▶ _Required work_
An exact repetition of all the entries that follow is required.

▶ _Given entries_
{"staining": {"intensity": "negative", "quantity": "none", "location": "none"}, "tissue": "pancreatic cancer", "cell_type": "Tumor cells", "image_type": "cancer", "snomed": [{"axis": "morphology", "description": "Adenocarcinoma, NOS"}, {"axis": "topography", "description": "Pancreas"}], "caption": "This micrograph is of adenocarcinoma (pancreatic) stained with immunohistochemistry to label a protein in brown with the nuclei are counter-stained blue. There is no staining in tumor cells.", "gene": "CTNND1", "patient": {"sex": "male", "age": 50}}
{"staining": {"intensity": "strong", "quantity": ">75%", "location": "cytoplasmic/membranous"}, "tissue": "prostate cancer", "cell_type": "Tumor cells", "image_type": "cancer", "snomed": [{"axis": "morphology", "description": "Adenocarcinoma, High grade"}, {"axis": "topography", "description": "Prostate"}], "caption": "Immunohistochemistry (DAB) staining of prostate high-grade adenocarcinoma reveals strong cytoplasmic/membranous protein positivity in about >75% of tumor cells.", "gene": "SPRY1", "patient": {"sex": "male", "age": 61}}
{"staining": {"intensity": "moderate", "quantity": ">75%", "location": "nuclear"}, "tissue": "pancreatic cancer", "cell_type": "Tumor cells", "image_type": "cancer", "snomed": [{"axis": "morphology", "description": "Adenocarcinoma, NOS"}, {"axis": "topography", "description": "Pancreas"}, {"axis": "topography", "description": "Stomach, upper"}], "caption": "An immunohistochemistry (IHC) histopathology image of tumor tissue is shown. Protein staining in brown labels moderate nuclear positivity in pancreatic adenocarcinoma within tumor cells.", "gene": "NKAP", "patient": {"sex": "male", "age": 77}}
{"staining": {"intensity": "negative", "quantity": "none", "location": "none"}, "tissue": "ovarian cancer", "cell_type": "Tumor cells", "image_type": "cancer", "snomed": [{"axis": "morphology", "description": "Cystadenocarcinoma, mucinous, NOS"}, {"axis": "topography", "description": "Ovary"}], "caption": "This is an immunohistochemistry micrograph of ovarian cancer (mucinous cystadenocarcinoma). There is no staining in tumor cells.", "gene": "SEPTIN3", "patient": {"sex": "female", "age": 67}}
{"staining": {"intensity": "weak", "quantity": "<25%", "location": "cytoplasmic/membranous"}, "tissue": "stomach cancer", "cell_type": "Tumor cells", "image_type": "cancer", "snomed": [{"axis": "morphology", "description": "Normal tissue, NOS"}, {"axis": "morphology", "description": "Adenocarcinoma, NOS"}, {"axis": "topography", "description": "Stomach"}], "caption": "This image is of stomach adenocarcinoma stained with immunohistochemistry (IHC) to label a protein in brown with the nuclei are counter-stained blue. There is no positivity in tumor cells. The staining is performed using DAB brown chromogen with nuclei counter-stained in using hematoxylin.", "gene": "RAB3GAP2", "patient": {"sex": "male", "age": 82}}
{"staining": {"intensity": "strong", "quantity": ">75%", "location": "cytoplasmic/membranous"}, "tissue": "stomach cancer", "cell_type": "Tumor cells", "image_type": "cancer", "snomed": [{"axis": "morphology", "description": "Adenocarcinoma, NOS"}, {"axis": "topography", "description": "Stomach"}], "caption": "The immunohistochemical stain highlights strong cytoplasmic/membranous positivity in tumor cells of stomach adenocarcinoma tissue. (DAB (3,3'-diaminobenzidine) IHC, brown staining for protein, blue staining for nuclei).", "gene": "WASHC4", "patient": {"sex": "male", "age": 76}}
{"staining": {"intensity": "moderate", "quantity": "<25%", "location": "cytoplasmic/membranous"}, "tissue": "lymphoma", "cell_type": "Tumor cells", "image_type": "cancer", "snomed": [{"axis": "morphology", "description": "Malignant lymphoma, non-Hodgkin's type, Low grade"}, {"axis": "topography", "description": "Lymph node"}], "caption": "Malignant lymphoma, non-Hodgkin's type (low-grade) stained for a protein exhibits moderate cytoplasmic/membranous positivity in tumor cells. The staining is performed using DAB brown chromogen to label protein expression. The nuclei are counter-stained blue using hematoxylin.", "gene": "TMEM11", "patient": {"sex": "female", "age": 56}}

▶ _Written answer_
{"staining": {"intensity": "negative", "quantity": "none", "location": "none"}, "tissue": "pancreatic cancer", "cell_type": "Tumor cells", "image_type": "cancer", "snomed": [{"axis": "morphology", "description": "Adenocarcinoma, NOS"}, {"axis": "topography", "description": "Pancreas"}], "caption": "This micrograph is of adenocarcinoma (pancreatic) stained with immunohistochemistry to label a protein in brown with the nuclei are counter-stained blue. There is no staining in tumor cells.", "gene": "CTNND1", "patient": {"sex": "male", "age": 50}}
{"staining": {"intensity": "strong", "quantity": ">75%", "location": "cytoplasmic/membranous"}, "tissue": "prostate cancer", "cell_type": "Tumor cells", "image_type": "cancer", "snomed": [{"axis": "morphology", "description": "Adenocarcinoma, High grade"}, {"axis": "topography", "description": "Prostate"}], "caption": "Immunohistochemistry (DAB) staining of prostate high-grade adenocarcinoma reveals strong cytoplasmic/membranous protein positivity in about >75% of tumor cells.", "gene": "SPRY1", "patient": {"sex": "male", "age": 61}}
{"staining": {"intensity": "moderate", "quantity": ">75%", "location": "nuclear"}, "tissue": "pancreatic cancer", "cell_type": "Tumor cells", "image_type": "cancer", "snomed": [{"axis": "morphology", "description": "Adenocarcinoma, NOS"}, {"axis": "topography", "description": "Pancreas"}, {"axis": "topography", "description": "Stomach, upper"}], "caption": "An immunohistochemistry (IHC) histopathology image of tumor tissue is shown. Protein staining in brown labels moderate nuclear positivity in pancreatic adenocarcinoma within tumor cells.", "gene": "NKAP", "patient": {"sex": "male", "age": 77}}
{"staining": {"intensity": "negative", "quantity": "none", "location": "none"}, "tissue": "ovarian cancer", "cell_type": "Tumor cells", "image_type": "cancer", "snomed": [{"axis": "morphology", "description": "Cystadenocarcinoma, mucinous, NOS"}, {"axis": "topography", "description": "Ovary"}], "caption": "This is an immunohistochemistry micrograph of ovarian cancer (mucinous cystadenocarcinoma). There is no staining in tumor cells.", "gene": "SEPTIN3", "patient": {"sex": "female", "age": 67}}
{"staining": {"intensity": "weak", "quantity": "<25%", "location": "cytoplasmic/membranous"}, "tissue": "stomach cancer", "cell_type": "Tumor cells", "image_type": "cancer", "snomed": [{"axis": "morphology", "description": "Normal tissue, NOS"}, {"axis": "morphology", "description": "Adenocarcinoma, NOS"}, {"axis": "topography", "description": "Stomach"}], "caption": "This image is of stomach adenocarcinoma stained with immunohistochemistry (IHC) to label a protein in brown with the nuclei are counter-stained blue. There is no positivity in tumor cells. The staining is performed using DAB brown chromogen with nuclei counter-stained in using hematoxylin.", "gene": "RAB3GAP2", "patient": {"sex": "male", "age": 82}}
{"staining": {"intensity": "strong", "quantity": ">75%", "location": "cytoplasmic/membranous"}, "tissue": "stomach cancer", "cell_type": "Tumor cells", "image_type": "cancer", "snomed": [{"axis": "morphology", "description": "Adenocarcinoma, NOS"}, {"axis": "topography", "description": "Stomach"}], "caption": "The immunohistochemical stain highlights strong cytoplasmic/membranous positivity in tumor cells of stomach adenocarcinoma tissue. (DAB (3,3'-diaminobenzidine) IHC, brown staining for protein, blue staining for nuclei).", "gene": "WASHC4", "patient": {"sex": "male", "age": 76}}
{"staining": {"intensity": "moderate", "quantity": "<25%", "location": "cytoplasmic/membranous"}, "tissue": "lymphoma", "cell_type": "Tumor cells", "image_type": "cancer", "snomed": [{"axis": "morphology", "description": "Malignant lymphoma, non-Hodgkin's type, Low grade"}, {"axis": "topography", "description": "Lymph node"}], "caption": "Malignant lymphoma, non-Hodgkin's type (low-grade) stained for a protein exhibits moderate cytoplasmic/membranous positivity in tumor cells. The staining is performed using DAB brown chromogen to label protein expression. The nuclei are counter-stained blue using hematoxylin.", "gene": "TMEM11", "patient": {"sex": "female", "age": 56}}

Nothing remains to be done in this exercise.